» **Try it**
Where a line of the records contains the word "evergreen", show that line.

[Saved data entries]
= = = = =

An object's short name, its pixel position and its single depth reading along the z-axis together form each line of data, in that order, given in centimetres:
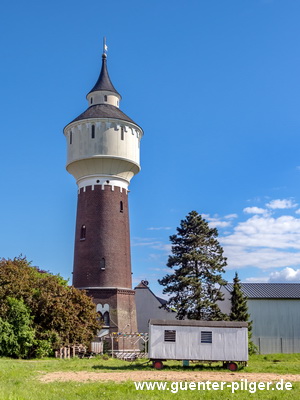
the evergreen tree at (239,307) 3938
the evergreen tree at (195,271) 3522
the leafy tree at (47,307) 2972
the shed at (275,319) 4206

= = = = =

» **Response box**
the evergreen tree at (239,307) 3938
the evergreen tree at (195,271) 3522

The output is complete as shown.